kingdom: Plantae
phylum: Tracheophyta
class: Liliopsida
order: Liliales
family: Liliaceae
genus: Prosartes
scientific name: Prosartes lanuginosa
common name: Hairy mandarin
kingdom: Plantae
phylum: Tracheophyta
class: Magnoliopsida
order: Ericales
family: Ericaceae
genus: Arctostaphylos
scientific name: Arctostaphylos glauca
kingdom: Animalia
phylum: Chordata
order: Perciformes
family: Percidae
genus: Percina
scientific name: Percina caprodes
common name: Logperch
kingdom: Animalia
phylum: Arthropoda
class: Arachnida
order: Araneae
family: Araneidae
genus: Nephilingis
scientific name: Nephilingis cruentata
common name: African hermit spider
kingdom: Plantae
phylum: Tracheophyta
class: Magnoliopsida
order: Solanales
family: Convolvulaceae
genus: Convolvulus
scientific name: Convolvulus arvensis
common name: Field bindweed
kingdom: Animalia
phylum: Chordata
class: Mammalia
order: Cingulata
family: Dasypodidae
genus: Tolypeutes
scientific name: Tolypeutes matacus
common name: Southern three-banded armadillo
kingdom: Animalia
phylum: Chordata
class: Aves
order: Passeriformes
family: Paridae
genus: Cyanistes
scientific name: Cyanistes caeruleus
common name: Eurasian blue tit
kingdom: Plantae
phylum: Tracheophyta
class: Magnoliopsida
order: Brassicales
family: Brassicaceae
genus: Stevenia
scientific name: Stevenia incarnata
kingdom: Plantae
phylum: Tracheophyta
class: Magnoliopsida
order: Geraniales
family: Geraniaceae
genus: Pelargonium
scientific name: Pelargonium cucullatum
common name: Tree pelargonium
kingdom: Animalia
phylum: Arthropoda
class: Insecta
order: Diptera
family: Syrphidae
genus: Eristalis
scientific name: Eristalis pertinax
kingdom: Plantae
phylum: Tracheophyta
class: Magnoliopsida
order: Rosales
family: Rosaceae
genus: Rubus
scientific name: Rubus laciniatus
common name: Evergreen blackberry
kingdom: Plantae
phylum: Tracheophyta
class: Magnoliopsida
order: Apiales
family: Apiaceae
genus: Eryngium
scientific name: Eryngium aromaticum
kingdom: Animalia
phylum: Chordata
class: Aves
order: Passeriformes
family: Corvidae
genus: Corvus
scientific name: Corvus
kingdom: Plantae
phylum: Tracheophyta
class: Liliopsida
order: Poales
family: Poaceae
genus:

------------------------------

[DIRECTION] Rewrite all of the rows above, replacing every "common name" with "vernacular name" and changing nothing else.

[SOLUTION TO THIS PROBLEM]
kingdom: Plantae
phylum: Tracheophyta
class: Liliopsida
order: Liliales
family: Liliaceae
genus: Prosartes
scientific name: Prosartes lanuginosa
vernacular name: Hairy mandarin
kingdom: Plantae
phylum: Tracheophyta
class: Magnoliopsida
order: Ericales
family: Ericaceae
genus: Arctostaphylos
scientific name: Arctostaphylos glauca
kingdom: Animalia
phylum: Chordata
order: Perciformes
family: Percidae
genus: Percina
scientific name: Percina caprodes
vernacular name: Logperch
kingdom: Animalia
phylum: Arthropoda
class: Arachnida
order: Araneae
family: Araneidae
genus: Nephilingis
scientific name: Nephilingis cruentata
vernacular name: African hermit spider
kingdom: Plantae
phylum: Tracheophyta
class: Magnoliopsida
order: Solanales
family: Convolvulaceae
genus: Convolvulus
scientific name: Convolvulus arvensis
vernacular name: Field bindweed
kingdom: Animalia
phylum: Chordata
class: Mammalia
order: Cingulata
family: Dasypodidae
genus: Tolypeutes
scientific name: Tolypeutes matacus
vernacular name: Southern three-banded armadillo
kingdom: Animalia
phylum: Chordata
class: Aves
order: Passeriformes
family: Paridae
genus: Cyanistes
scientific name: Cyanistes caeruleus
vernacular name: Eurasian blue tit
kingdom: Plantae
phylum: Tracheophyta
class: Magnoliopsida
order: Brassicales
family: Brassicaceae
genus: Stevenia
scientific name: Stevenia incarnata
kingdom: Plantae
phylum: Tracheophyta
class: Magnoliopsida
order: Geraniales
family: Geraniaceae
genus: Pelargonium
scientific name: Pelargonium cucullatum
vernacular name: Tree pelargonium
kingdom: Animalia
phylum: Arthropoda
class: Insecta
order: Diptera
family: Syrphidae
genus: Eristalis
scientific name: Eristalis pertinax
kingdom: Plantae
phylum: Tracheophyta
class: Magnoliopsida
order: Rosales
family: Rosaceae
genus: Rubus
scientific name: Rubus laciniatus
vernacular name: Evergreen blackberry
kingdom: Plantae
phylum: Tracheophyta
class: Magnoliopsida
order: Apiales
family: Apiaceae
genus: Eryngium
scientific name: Eryngium aromaticum
kingdom: Animalia
phylum: Chordata
class: Aves
order: Passeriformes
family: Corvidae
genus: Corvus
scientific name: Corvus
kingdom: Plantae
phylum: Tracheophyta
class: Liliopsida
order: Poales
family: Poaceae
genus:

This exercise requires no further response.